Ege Serbest Bölgesi'ndeki (ESBAŞ) Uzay Kampı Türkiye'nin davetiyle gelen Baker, öğrencilerle bir araya geldi.
Ellen Baker, NASA'ya astronot olmak için binlerce başvurunun yapıldığını, seçim sürecinde bilim ve mühendislik alanlarında gerekli eğitime sahip olanların öncelikle tercih edildiğini aktardı.
Asıl zorlu seçim sürecinin ilk elemelerin ardından başladığını belirten Baker, her bir adayın referanslarının tek tek arandığını ve mülakat haftasında tıbbi yeterliliklerin önem kazandığını ifade etti.

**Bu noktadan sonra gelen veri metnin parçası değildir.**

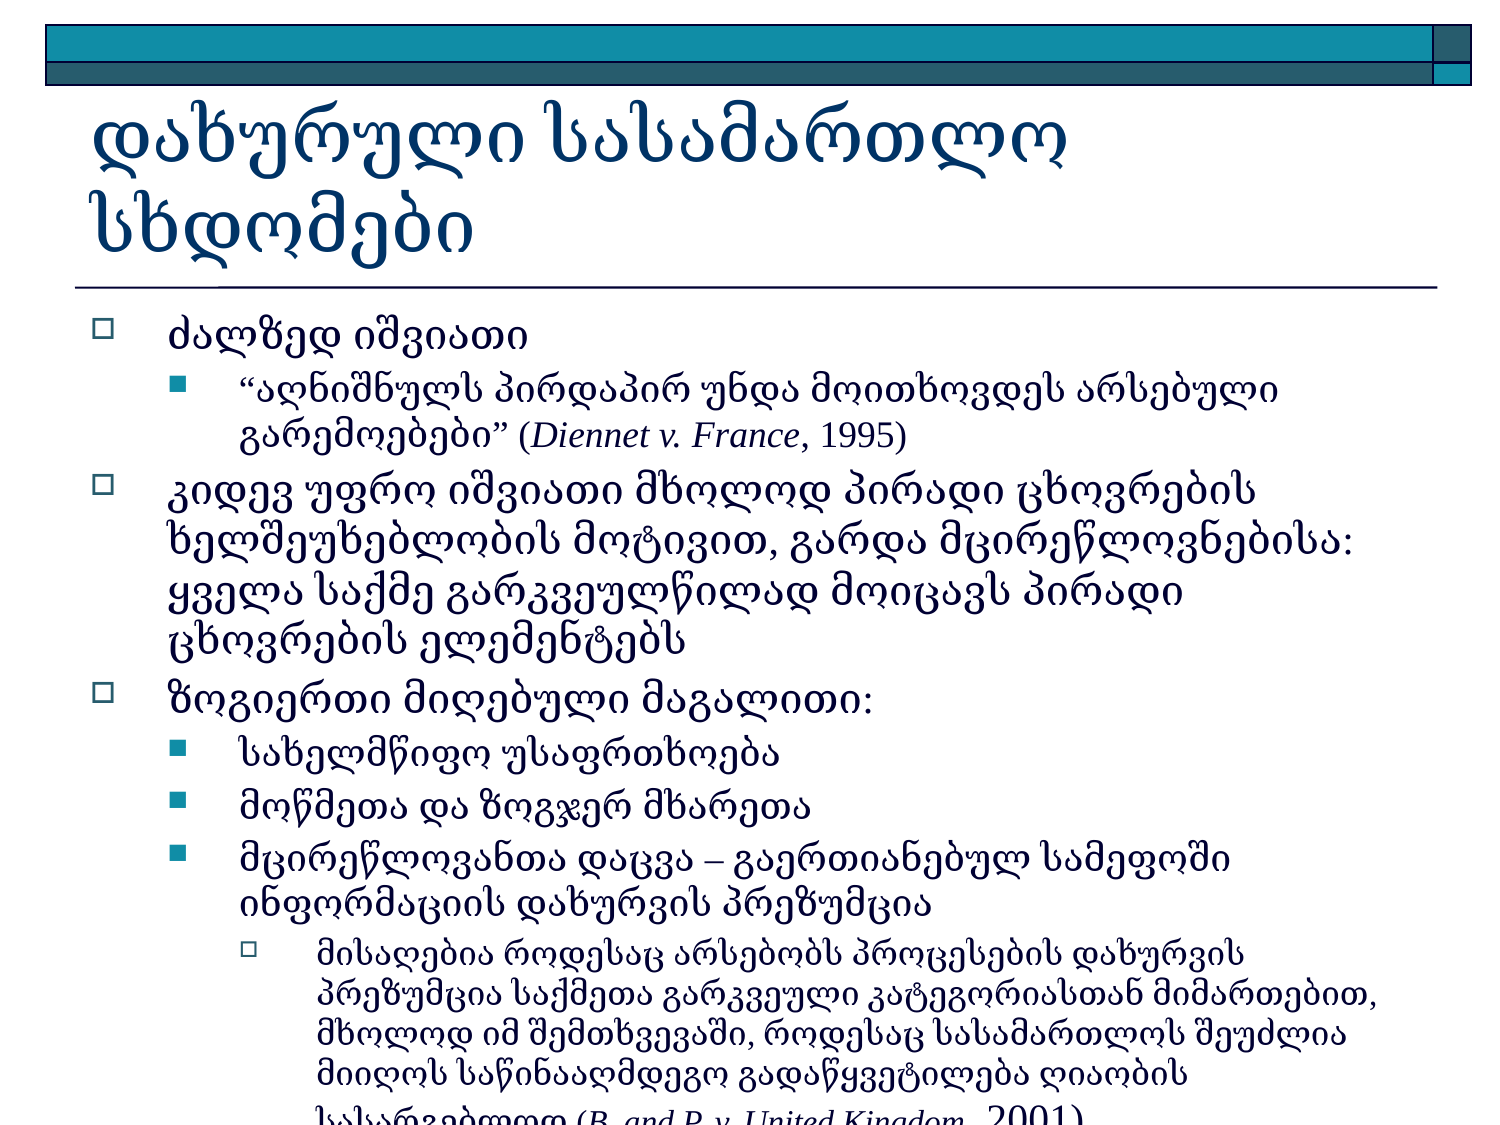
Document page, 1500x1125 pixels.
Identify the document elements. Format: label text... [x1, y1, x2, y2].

title დახურული სასამართლო სხდომები [74, 87, 1426, 276]
list ძალზედ იშვიათი “აღნიშნულს პირდაპირ უნდა მოითხოვდეს არსებული გარემოებები” (Diennet v. France, 1995) კიდევ უფრო იშვიათი მხოლოდ პირადი ცხოვრების ხელშეუხებლობის მოტივით, გარდა მცირეწლოვნებისა: ყველა საქმე გარკვეულწილად მოიცავს პირადი ცხოვრების ელემენტებს ზოგიერთი მიღებული მაგალითი: სახელმწიფო უსაფრთხოება მოწმეთა და ზოგჯერ მხარეთა მცირეწლოვანთა დაცვა – გაერთიანებულ სამეფოში ინფორმაციის დახურვის პრეზუმცია მისაღებია როდესაც არსებობს პროცესების დახურვის პრეზუმცია საქმეთა გარკვეული კატეგორიასთან მიმართებით, მხოლოდ იმ შემთხვევაში, როდესაც სასამართლოს შეუძლია მიიღოს საწინააღმდეგო გადაწყვეტილება ღიაობის სასარგებლოდ (B. and P. v. United Kingdom, 2001) [74, 299, 1426, 1095]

Uzaya 1989-1995 yılları arasında Atlantis ve Columbia uzay mekikleriyle, üç defa giderek toplamda 28 gün 14 saat uzay uçuşu yapan Baker, yolculuk sırasında vücudunda dikkatini çeken ilk değişimin, yüzünün şişmesi olduğunu belirterek, şöyle devam etti:
"Yer çekimi çok daha az olduğu için vücut sıvısı başa yöneliyor ve yüzünüzü şişiriyor. Bu durum denge algınızı da etkiliyor. Değişikliklerin birçoğu küçük, özel aletlerle ölçülebilen şeyler. Dünya'ya geri döndüğümüzde güç ve denge kaybına uğradığımızı ve kemiklerimizin eridiğini fark ettik ancak tüm bu değişiklikler kısa süreli uzay görevinde kolaylıklar tedavi edilebilir şeylerdi."
Sunumunda uzaydan çekilmiş Ay, gün doğumu, gün batımı, yanardağ fotoğraflarına yer veren Baker, "Uzaydayken, dünyanın etrafında günde 16 kez dolanıyorduk. Uzaydan bakıldığında Dünya muhteşem görünüyor, kelimelerle tarif edilemez. Uzay mekiğinden bakarken böylesine güzel görünen Dünya'da düşmanlığın ve acıların yaşandığına inanmak gerçekten çok zor" dedi.
Baker'in sunumunu, aralarında öğretmen ve öğrencilerin bulunduğu yaklaşık 150 kişi dinledi.